__PROVIDED TEXT__.
——————————

Jupyter may have had its beginnings in enterprise data problems but some in the high performance computing community has been adopting it as the prime platform for both data science and AI at massive scale.
Many supercomputing sites have responded to demand by supporting Juptyer in the last few years with a growing number expected in the coming years. Among the HPC centers that have been at the leading edge of pulling Jupyter into supercomputing is the National Energy Research Scientific Computing Center (NERSC) at Berkeley Lab has been exploring Jupyter as an interface for its Cori supercomputer since 2016, which was when the second phase of the Cray XC40 supercomputer hit NERSC’s floor. The design spec for the all-Intel system was always massive-scale data intensive computing, making the center’s Jupyter experiment well-placed.
NERSC workloads include everything from climate modeling, materials science, astrophysics, and biomedical applications with the Cori system taking on these diverse needs from over 3,000 unique users. According to a NERSC report, today around 700 unique users each month are using Jupyter on Cori, a 3X jump over the last three years and around 20-25% of user interaction now goes through the platform. “Jupyter has become indispensable, a primary point of entry to Cori and other systems for a substantial fraction of all NERSC users,” according to Rollin Thomas and Shreyas Cholia.
Jupyter is proving to have a transformative impact on modern computational science by enabling a new integrative mode of interactive supercomputing, where code, analysis, and data all come together under a single visual interface that can seamlessly access powerful hardware resources.
Getting to that point in adoption was not necessarily easy. In 2015, the NERSC team found that users were trying to launch and connect to their own Jupyter notebooks using SSH tunnels on an older system. While that might have been unwelcome finding at first, NERSC looked at how they could embrace tooling so many users wanted. The result of their exploration was the creation of JupyterHub, which provides a managed multi-user Jupyter service to enable access to NERSC (and now other) supercomputers. As the creators explain, “it has a highly extensible, deployment-agnostic design built on powerful high-level abstractions (spawners, authenticators, services) and is developed b a robust, broad open source community.” They add that from a supercomputing center perspective it provides strategic leverage by supporting any platform for a diverse and demanding user base.

——————————

__EXCERPTED RECORDS__.
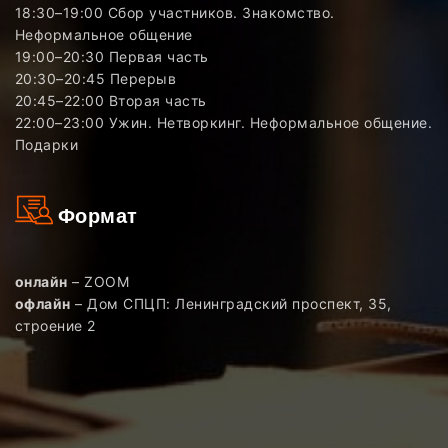
18:30–19:00 Сбор участников. Знакомство.
Неформальное общение
19:00–20:30 Первая часть
20:30–20:45 Перерыв
20:45–22:00 Вторая часть
22:00–23:00 Ужин. Нетворкинг. Неформальное общение.
Подарки
Формат
онлайн
– ZOOM
офлайн
– Дом СПЦП: Ленинградский проспект, 35,
строение 2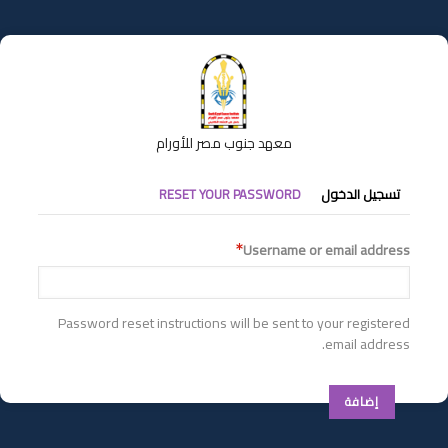
تجاوز
إلى
المحتوى
الرئيسي
معهد جنوب مصر للأورام
التبويبات
تسجيل الدخول
RESET YOUR PASSWORD
الأساسية
Username or email address
Password reset instructions will be sent to your registered
email address.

——————————

__PROBLEMS TO WORK ON__.
- 1) According to the text on Jupyter at NERSC, about how many unique users each month use Jupyter on Cori?
- 2) Rewrite the part of the text on Jupyter at NERSC from "NERSC workloads include" to "and Shreyas Cholia.", with "unique users" swapped for "distinct users".

__RESULTS BY TASK__.
- 1) Around 700 unique users each month.

- 2)
NERSC workloads include everything from climate modeling, materials science, astrophysics, and biomedical applications with the Cori system taking on these diverse needs from over 3,000 distinct users. According to a NERSC report, today around 700 distinct users each month are using Jupyter on Cori, a 3X jump over the last three years and around 20-25% of user interaction now goes through the platform. “Jupyter has become indispensable, a primary point of entry to Cori and other systems for a substantial fraction of all NERSC users,” according to Rollin Thomas and Shreyas Cholia.